H100 RunPod: Pricing, Setup, and Cost Optimization

Deploybase · February 10, 2025 · GPU Pricing

Contents

H100 RunPod

RunPod: $1.99/hr (PCIe) or $2.69/hr (SXM). Cheapest provider. No contracts. Spot instances save 40-60% (if available).

This covers pricing, setup, performance, and cost optimization.

Pricing Structure

RunPod offers H100 GPUs through two primary configurations:

PCIe H100: $1.99/hr

  • Single GPU instances
  • PCIe 4.0 interconnect
  • Suitable for moderate parallelization tasks
  • Standard choice for most inference workloads

SXM H100: $2.69/hr

  • Higher bandwidth NVLink connectivity
  • Better performance for multi-GPU scaling
  • Preferred for distributed training
  • Reduced kernel launch overhead

Both configurations include variable pricing options through RunPod's spot market, where rates fluctuate based on supply and demand. Spot instances can reduce costs by 40-60% during off-peak periods, though availability is not guaranteed.

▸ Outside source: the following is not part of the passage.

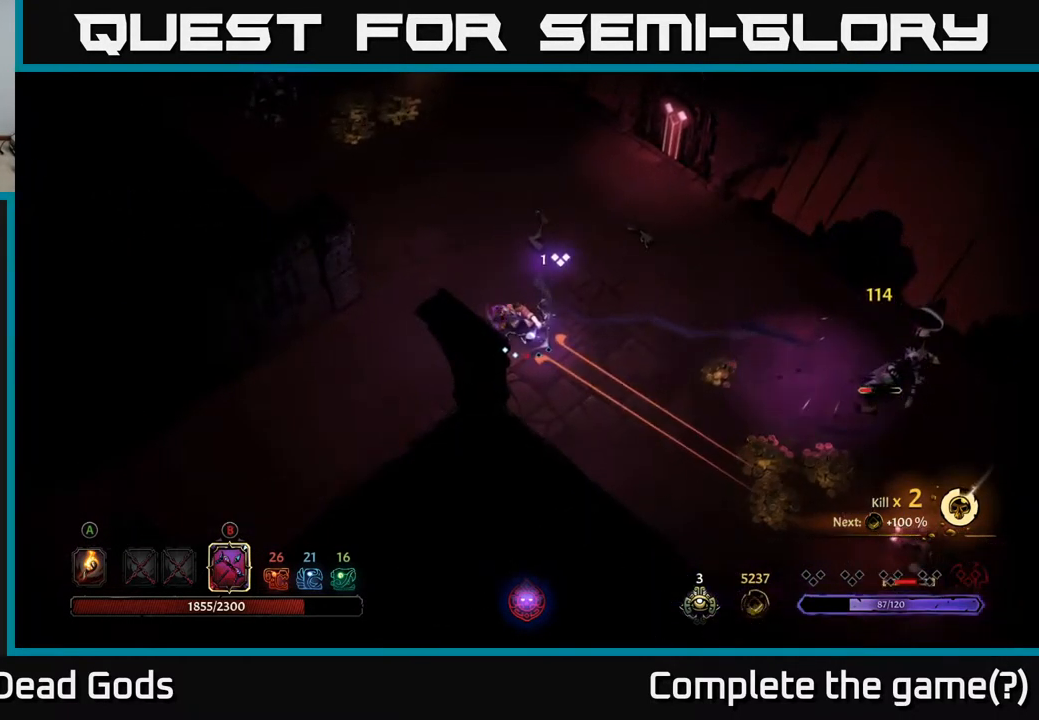
{"buttons": [], "left_stick": "down-right", "right_stick": "center", "events": [[350, "B", "up"]]}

Monthly Pricing Analysis at 730 Hours

RunPod's on-demand pricing scaled to monthly commitments (730 hours per month) provides useful budgeting perspective:

ConfigurationHourlyMonthly (730 hrs)AnnualPer-Token (50 tokens/sec)
H100 PCIe$1.99$1,452$17,427$0.0111
H100 SXM$2.69$1,964$23,571$0.0150
H100 PCIe Spot (avg 50%)$0.99$722$8,711$0.0055
H100 SXM Spot (avg 45%)$1.48$1,080$12,961$0.0082

Pricing Comparison Table Across Providers

ConfigurationRunPodLambdaVast.AICoreWeave (per GPU)
H100 PCIe$1.99$2.86$2.50-3.50N/A
H100 SXM$2.69$3.78$2.50-4.00$6.16
8x ClusterN/A$30.24N/A$49.24
Reserved (12-month)N/AN/AN/A$39.39

Reserved Capacity Option

For sustained workloads exceeding 168 hours monthly, reserved pricing (~$1,440/month PCIe, $1,950/month SXM) offers 26% savings versus on-demand rates and locks in pricing for predictable budgeting.

Performance Benchmarks

H100 Inference Throughput

RunPod H100 instances deliver consistent throughput across model sizes when properly configured:

ModelParametersBatch SizeH100 PCIe ThroughputH100 SXM Throughput
Mistral7B165-75 tokens/sec68-78 tokens/sec
Llama-213B145-55 tokens/sec48-58 tokens/sec
Llama-270B135-45 tokens/sec40-50 tokens/sec
Mistral7B8180-220 tokens/sec200-240 tokens/sec

SXM's higher bandwidth provides 5-15% throughput improvement on larger models due to reduced memory access bottlenecks.

Training Speed Benchmarks

Fine-tuning throughput varies with quantization and precision:

WorkloadConfigurationThroughputMemory
7B Model LoRA (16-bit)H100 SXM450-550 tokens/sec25GB
13B Model LoRA (8-bit)H100 SXM380-420 tokens/sec38GB
70B Model Full PrecisionH100 SXM150-200 tokens/sec79GB
70B Model 4-bitH100 SXM280-350 tokens/sec40GB

RunPod Instance Setup

Launching The First H100 Instance: Step-by-Step

  1. Handle to RunPod console (https://www.runpod.io/console/gpu-cloud)
  2. Click "GPU Cloud" in the left sidebar
  3. Filter by GPU type: select "H100" from dropdown, then choose PCIe or SXM
  4. Review available providers showing real-time pricing and availability
  5. Select a base template: PyTorch 2.0 (recommended), TensorFlow 2.13, or JAX
  6. Configure vCPU allocation (8 vCPU minimum, 16-32 vCPU recommended for training)
  7. Set persistent volume size: 50GB minimum for basic stacks, 200GB+ for large datasets
  8. Select the preferred region (primary regions: US-East, US-West, EU)
  9. Optionally configure: public IP, volume sharing, volume persistence
  10. Click "Deploy" and wait 2-5 minutes for instance initialization

Network Configuration and SSH Setup

RunPod assigns dynamic public IPs upon instance launch. Access details appear in the RunPod dashboard under "Connect":

Host runpod-h100
    HostName the.public.ip.address
    Port 22
    User root
    IdentityFile ~/.ssh/runpod_key
    ServerAliveInterval 60

ssh runpod-h100

ssh -L 8888:localhost:8888 runpod-h100

For production workloads, restrict inbound traffic to the local IP range by configuring firewall rules in RunPod dashboard. By default, all inbound ports are restricted; explicitly allow ports 22 (SSH) and 8888 (Jupyter).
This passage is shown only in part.